No meio de documentos que a Srª Hillary Clinton foi obrigada
a entregar à justiça norte-americana no quadro das investigações de que está a
ser alvo, por causa do desempenho como secretária de Estado de Obama, estão
papéis arrepiantes. Como este: um “memorando secreto” enviado em Março de 2002
pelo então secretário de Estado, Collin Powell, ao seu presidente, George W.
Bush, assegura que a realização de uma guerra contra o Iraque teria sempre o
apoio do primeiro-ministro britânico, ao tempo Tony Blair. “O Reino Unido
seguirá a nossa liderança”, escreveu Powell, garantindo assim a Bush que
poderia começar a preparar a guerra ao receber Blair no seu rancho de Crowford,
o que aconteceu em finais desse mesmo mês de Março.
Esta informação, que corre agora tranquilamente pelas
agências noticiosas internacionais, tem o conteúdo de uma bomba, mas não é como
uma bomba que explode aos ouvidos e olhos dos cidadãos mundiais, duvida-se até
que chegue ao conhecimento da maioria deles.
O memorando de Powell revela que um ano antes de a invasão
do Iraque se ter iniciado os Estados Unidos e o Reino Unido já tinham decidido
que a fariam. Prova-se assim que as sanções contra o povo do Iraque, os arremedos
de negociações e as célebres provas sobre a existência de armas de destruição
massiva em território iraquiano – que o mesmo Powell se encarregou de fabricar
e levar à ONU – foram manobras e mistificações para servirem de pretexto a uma
decisão já tomada. A reunião das Lajes, que o governo barrosista de Portugal se
dispôs a acolher, adquire, a esta luz, contornos ainda mais vergonhosos para a
diplomacia portuguesa e europeia, porque se fez para fingir ao mundo que ia
tomar-se uma decisão já tomada. Um faz-de-conta que, daí a dias, proporcionou o
início de uma chacina de milhões de seres humanos, ainda longe de estar
concluída.
Nesse mês de Março de 2002 já as tropas da NATO se atolavam
no conflito do Afeganistão para supostamente combater os talibãs, que por sua
vez acolhiam o terrorista Bin Laden, um criminoso criado pelos serviços
secretos dos Estados Unidos e que este mesmo país identifica como responsável
pelo 11 de Setembro de 2001. Ao virar a mira contra o Iraque, os gangsters de
Washington – versão engravatada dos pistoleiros do velho Oeste para consumo do
novo Oeste – chegaram a acusar Saddam Hussein de ser cúmplice de Bin Laden e
respectiva Al-Qaida, quando os dois eram inimigos fidagais, como não demorou
muito a provar-se.
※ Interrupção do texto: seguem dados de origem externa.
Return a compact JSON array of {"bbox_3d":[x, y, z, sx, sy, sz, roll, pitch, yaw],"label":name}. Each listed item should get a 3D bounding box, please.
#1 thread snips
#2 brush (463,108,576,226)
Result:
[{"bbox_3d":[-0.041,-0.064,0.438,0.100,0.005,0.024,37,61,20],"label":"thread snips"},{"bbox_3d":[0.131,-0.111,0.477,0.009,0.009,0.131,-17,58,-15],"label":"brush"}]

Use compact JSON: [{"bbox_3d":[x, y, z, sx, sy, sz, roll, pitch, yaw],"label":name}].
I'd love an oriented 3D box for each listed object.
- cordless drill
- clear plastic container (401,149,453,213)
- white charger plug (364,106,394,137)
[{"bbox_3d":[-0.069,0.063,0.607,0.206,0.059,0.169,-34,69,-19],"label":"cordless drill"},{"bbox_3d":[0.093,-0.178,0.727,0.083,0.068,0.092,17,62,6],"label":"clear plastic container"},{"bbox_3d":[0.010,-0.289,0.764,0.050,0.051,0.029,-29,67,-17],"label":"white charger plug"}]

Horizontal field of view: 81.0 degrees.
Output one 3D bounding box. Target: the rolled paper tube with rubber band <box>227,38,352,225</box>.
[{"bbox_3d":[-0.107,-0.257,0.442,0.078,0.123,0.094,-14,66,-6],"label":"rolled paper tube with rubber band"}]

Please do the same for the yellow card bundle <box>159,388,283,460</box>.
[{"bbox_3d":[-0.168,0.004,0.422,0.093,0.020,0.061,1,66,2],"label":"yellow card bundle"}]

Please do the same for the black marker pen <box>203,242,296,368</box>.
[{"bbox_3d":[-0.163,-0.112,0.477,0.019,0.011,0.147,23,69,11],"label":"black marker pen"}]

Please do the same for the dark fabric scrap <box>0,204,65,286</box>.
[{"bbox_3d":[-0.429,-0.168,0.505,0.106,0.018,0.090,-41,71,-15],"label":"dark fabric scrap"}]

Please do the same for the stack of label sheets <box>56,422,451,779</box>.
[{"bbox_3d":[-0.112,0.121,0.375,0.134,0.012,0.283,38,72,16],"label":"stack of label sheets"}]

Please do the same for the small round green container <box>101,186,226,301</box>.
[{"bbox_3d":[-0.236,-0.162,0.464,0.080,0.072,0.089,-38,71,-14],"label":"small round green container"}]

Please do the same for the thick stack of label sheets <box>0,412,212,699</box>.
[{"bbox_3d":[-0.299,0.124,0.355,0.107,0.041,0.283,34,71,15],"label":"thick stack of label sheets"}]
Mal os Estados Unidos e os seus mais sonantes aliados da
NATO tomaram Bagdade e enforcaram Saddam, o território iraquiano tornou-se base
de uma miríade de grupos terroristas na qual não apenas medraram muitas
variantes da Al-Qaida como nasceu o famigerado Estado Islâmico.
Documentos como este “memorando secreto” de Collin Powell
ajudam a perceber como se promovem as guerras de hoje. Para lançar as da Líbia
e da Síria nem terá sido necessário um qualquer escrito de um qualquer
secretário de Estado: a porta da mentira estava escancarada.
O Médio Oriente, que já era um barril de pólvora nesse mês
de Março de 2002, degenerou num foco de instabilidade militar no meio do qual é
fácil detectar rastilhos mais do que suficientes para uma guerra global. Os
responsáveis são conhecidos e deveriam estar a contas com tribunais que punem
crimes contra a humanidade. Porém, George W. Bush e Collin Powell vivem reformas
douradas; de Barroso conhecemos o rasto, desde as malfeitorias à cabeça da
Comissão Europeia até ao Grupo de Bilderberg, areópago da conspiração imperial,
onde ganhou assento permanente.
E Blair? Treze anos depois te ter comunicado que “seguiria o
líder” na devastação do Médio Oriente é o chefe do Quarteto para o mesmo Médio
Oriente, entidade burlesca que, fiel aos interesses israelitas e aglutinando os
Estados Unidos, a União Europeia, a ONU e a Rússia, finge que a chamada
comunidade internacional continua à procura de uma solução para o conflito
israelo-palestiniano.
Não só por causa dessa burla, mas também, assiste-se à
situação cínica e revoltante de ver a bandeira da Palestina ondular nos mastros
da sede da ONU numa altura em que o povo palestiniano está cada vez mais
distante do seu Estado independente e viável.
Somos governados por gangsters e mentirosos.